Hay dos maneras de pensar sobre la Virgen de Llamas por Chris Abani. A.) es una novela típica (y exagerada) escrito por un profesor izquierdista de la Universidad de California que se trata de la identidad, la sexualidad y la etnia. B.) es una investigación perspicaz de los dos barrios más pobres de Los Angeles, escrito por un ciudadano global que es igual nativo como extranjero en Lagos, Londres y Los Angeles.
Yo prefiero considerarlo como una investigación de un espacio, de la mentalidad de la ciudad más rara de los Estados Unidos. Si has esperado horas en Union Station, si has comprado una piñata en Avenida Olympic, las descripciones de Abani suenan más clara que nuestros propios recuerdos. Es obvio que Abani caminó todo la ciudad mientras escribió la novela. Sé que detrás del cuento existe la verdadera Ugly Store, el verdadero Black, y la Sweet Girl.

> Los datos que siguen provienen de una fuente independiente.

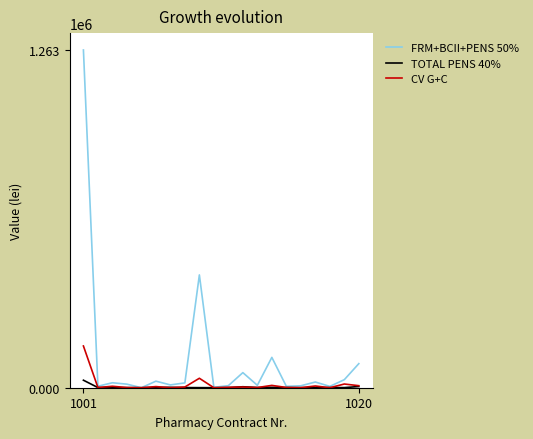

Which series has the largest total across all categories?

FRM+BCII+PENS 50%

Son las fantasmas sagradas del city of angels.
Un extracto de pagina 99:
There was so much he wanted to say. Los Angeles for him wasn’t Beverly Hills, or the movies, or Rodeo Drive. It wasn’t the deception of movie studios that built sets with varying door sizes so that cowboys looked brawnier against the smaller doors and ladies daintier against the taller ones. It wasn’t the Mulhollands and their water, nor the people everwhere with too perfect hair and smiles as fake as the teeth they framed. Nor was it San Marino and its pretend class, or even the Hollywood sign. It was the angle of light caught in the trickle of the Los Angeles River as it curved under one of the beautiful old crumbling bridges of East LA. The way the painting of an angel wearing sandals and jeans, its once-white wings stained by exhaust soot and tag signs, smoking a cigarette on a support of the 10 East Freeway on Hoover, curved into flight if you took the corner of the on-ramp at speed. In the cacophony of colors and shapes in the huge piñata stores on Olympic, near Central; and the man pulling the purple wooden life-size donkey mounted on wheels down Cesar Chavez, wearing a nonchalant expression as though it was the most normal thing in the world; or the people who parted on each side of him as he made his way down the sidewalk, completely oblivious to the sight. In the occasional clip-clip of horses pulling a brilliant white bridal carriage that resisted the dust and dirt everywhere, and the line of cars following slowly in awe. It was in the solo or an unemployed saxophonist in Sunny’s Café down at Leimert Park playing for tips.
Is this really the weirdest city you’ve ever known? I like how all of his descriptions have nothing to do with anything west of La Brea.
Certainly the most unique … in the whole world. Nowhere else is there such an overflow of both exhibitionism and inquisitiveness.